- **WHAT YOU WILL DO**
An exact copy of every record is needed, with the pictures left out.

#### GIVEN ENTRIES

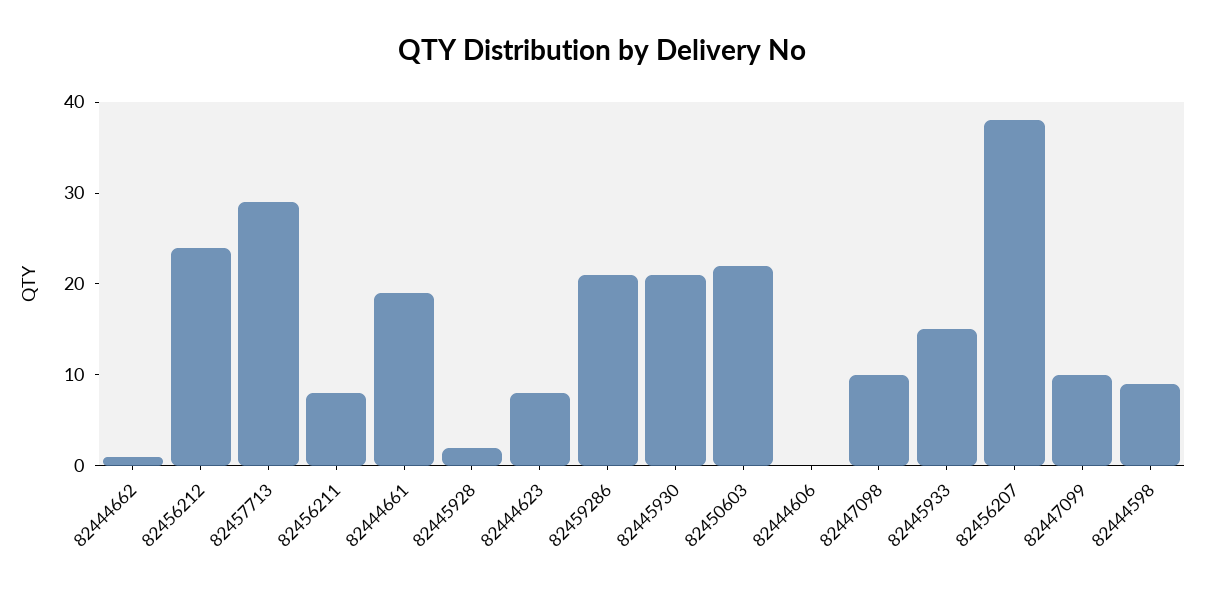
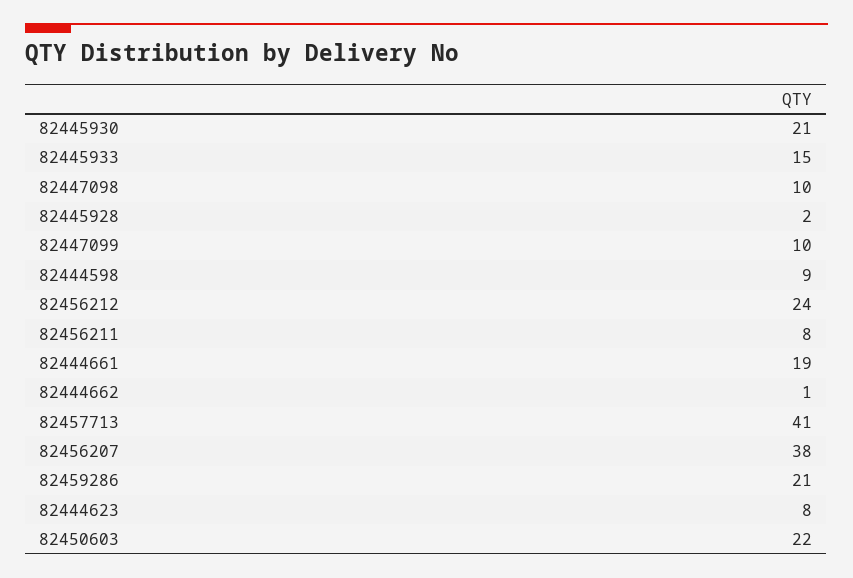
  {
    "82444662": 1,
    "82456212": 24,
-   "82457713": 29,
+   "82457713": 41,
    "82456211": 8,
    "82444661": 19,
    "82445928": 2,
    "82444623": 8,
    "82459286": 21,
    "82445930": 21,
    "82450603": 22,
-   "82444606": 0,
    "82447098": 10,
    "82445933": 15,
    "82456207": 38,
    "82447099": 10,
    "82444598": 9
  }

########

- **YOUR SOLUTION**
  {
    "82444662": 1,
    "82456212": 24,
-   "82457713": 29,
+   "82457713": 41,
    "82456211": 8,
    "82444661": 19,
    "82445928": 2,
    "82444623": 8,
    "82459286": 21,
    "82445930": 21,
    "82450603": 22,
-   "82444606": 0,
    "82447098": 10,
    "82445933": 15,
    "82456207": 38,
    "82447099": 10,
    "82444598": 9
  }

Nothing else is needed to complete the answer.